Patrick Delperdange et les sales types

Un coup de cœur du Carnet

Patrick DELPERDANGE, L’éternité n’est pas pour nous, Arènes, coll. « Equinox », 2018, 250 p., 15€ / ePub : 10.99 €, ISBN : 978-2-35204-731-5

Voilà un bon Delperdange comme on les aime : rugueux comme la caillasse qui vous explose la tempe, sombre comme la nuit au fond des bois, vif comme une lame dans la chair. C’est qu’il fait mal à nouveau, l’auteur de Si tous les dieux nous abandonnent, et que comme d’habitude, ça nous fait du bien. Un bien de chien.

Plongeons donc dans la rivière que Patrick Delperdange dessine au fond d’une vallée dévorée par les ombres, dans les alentours de Valmont. Il y a Lila, prostituée en bout de course qui vivote au gré des passes dans son combi VW avec les rares ouvriers de la carrière, et dont la fille, Cassandre, deviendra bientôt une femme à son tour. Il y a le fils à papa, Julien SaintAndré, qui trimbale sa cour de débiles alcoolisés d’une fête à l’autre, et qui décide un jour de stopper sa berline sous les fesses de Lila, pour se faire croire qu’il est un homme. Il y a Sam et Danny, à qui la vie a arraché tout ce qui dépassait, un bras, l’amour, l’espoir, et qui débarquent dans la région au hasard d’une fuite. Ouvrez les vannes. La rivière de L’éternité n’est pas pour nous est un torrent qui charrie des cinglés armés patrouillant dans des 4X4, des flics mutés qui jettent les rapports à la poubelle, des femmes désœuvrées dont la libido se réveille enfin quand elles apprennent que leur mari a tué un homme, des notables qui veulent faire la chasse aux nuisibles, des bourgeois décadents, des gros qui se touchent, des chrétiens diaboliques et des Satans secourables, un flot d’êtres déglingués, humains bien trop humains, qui se ruent avec toute la violence du courant sur les quelques personnages lumineux du roman et qui les rouent de coup, leur arrachent un lambeau de chair, un peu de leur innocence. On ne quitte pas Valmont. Quand on croit s’éloigner, on s’aperçoit qu’on y revient. Les hommes y sont englués, eux-mêmes produits de la carrière, trop lourds pour s’envoler. On y est comme séquestré, comme attaché au poteau. Tout le monde s’y connaît à peu près et chacun a des comptes à rendre à un plus salaud que lui.

C’est avec un talent consommé de conteur que Patrick Delperdange anime ses sales types et les envoie sur le dos des fragiles héros, qu’il entrelace leurs malfaisances, qu’il les pousse chaque chapitre un peu plus loin, emportant le lecteur d’une trouille rance à l’autre.

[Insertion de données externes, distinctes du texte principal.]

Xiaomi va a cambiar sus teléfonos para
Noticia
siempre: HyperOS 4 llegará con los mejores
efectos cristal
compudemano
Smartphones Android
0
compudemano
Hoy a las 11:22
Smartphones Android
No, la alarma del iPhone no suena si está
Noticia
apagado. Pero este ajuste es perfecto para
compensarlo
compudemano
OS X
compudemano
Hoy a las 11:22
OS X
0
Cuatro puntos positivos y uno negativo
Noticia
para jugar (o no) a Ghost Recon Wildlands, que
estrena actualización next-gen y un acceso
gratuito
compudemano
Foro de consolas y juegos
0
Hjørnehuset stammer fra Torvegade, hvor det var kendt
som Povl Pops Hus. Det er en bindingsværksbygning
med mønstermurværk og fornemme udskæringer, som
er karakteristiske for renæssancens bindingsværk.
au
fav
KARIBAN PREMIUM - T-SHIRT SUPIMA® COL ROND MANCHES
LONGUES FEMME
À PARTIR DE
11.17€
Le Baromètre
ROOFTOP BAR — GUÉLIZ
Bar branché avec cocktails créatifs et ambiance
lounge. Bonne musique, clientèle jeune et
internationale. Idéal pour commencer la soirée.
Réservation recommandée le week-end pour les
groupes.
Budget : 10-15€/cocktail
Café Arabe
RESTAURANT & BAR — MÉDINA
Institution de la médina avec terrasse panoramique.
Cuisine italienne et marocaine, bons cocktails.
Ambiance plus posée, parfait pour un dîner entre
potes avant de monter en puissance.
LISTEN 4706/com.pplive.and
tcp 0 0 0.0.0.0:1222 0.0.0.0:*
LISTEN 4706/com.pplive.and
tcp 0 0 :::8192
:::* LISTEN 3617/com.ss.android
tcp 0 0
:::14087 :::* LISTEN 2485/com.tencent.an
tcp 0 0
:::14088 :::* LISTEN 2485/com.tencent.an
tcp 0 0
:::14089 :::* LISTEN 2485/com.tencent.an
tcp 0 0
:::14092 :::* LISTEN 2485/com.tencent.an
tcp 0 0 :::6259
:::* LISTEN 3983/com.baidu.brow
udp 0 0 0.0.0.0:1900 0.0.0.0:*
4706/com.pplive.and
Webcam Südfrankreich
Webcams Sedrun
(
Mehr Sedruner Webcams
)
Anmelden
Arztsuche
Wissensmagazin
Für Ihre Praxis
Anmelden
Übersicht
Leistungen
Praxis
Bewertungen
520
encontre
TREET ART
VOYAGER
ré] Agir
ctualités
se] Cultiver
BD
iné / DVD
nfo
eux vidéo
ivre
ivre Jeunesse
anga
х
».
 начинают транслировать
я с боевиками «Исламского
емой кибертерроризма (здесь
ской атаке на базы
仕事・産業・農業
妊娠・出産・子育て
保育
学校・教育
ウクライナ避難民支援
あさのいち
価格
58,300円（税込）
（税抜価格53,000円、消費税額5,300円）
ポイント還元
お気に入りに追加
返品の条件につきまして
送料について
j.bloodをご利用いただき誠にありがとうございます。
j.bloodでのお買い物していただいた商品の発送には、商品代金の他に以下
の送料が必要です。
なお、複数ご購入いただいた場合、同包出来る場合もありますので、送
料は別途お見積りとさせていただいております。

Nous vous mettons au défi de poser le bouquin. Delperdange connaît son boulot, et chaque page tournée happe la suivante. L’éternité n’est pas pour nous est une machine romanesque bien huilée qui nous remue les sens et l’âme. C’est le roman de l’animal au fond de l’homme, de cet obscur besoin de puissance qui nous agite, des pères qui nous trahissent, de tout ce que le monde produit de déchets quand on extrait la pierre trop friable qu’est l’être humain. C’est le roman contenu dans un vers d’une chanson de messe : « le poids perdu de la souffrance ». C’est une arme cathartique, ironique, contre la peur et la bêtise. Des souris et des hommes sur les berges de la Meuse.

Quand son éditeur a quitté Gallimard pour une autre maison, Patrick Delperdange l’a suivi avec ses mots et ses personnages. Parce que si Delperdange écrit beaucoup sur les sales types, il semble en ce qui le concerne avoir plutôt pris exemple sur les plus loyaux d’entre ses personnages. Félicitons-le, et remercions-le pour cette claque de roman.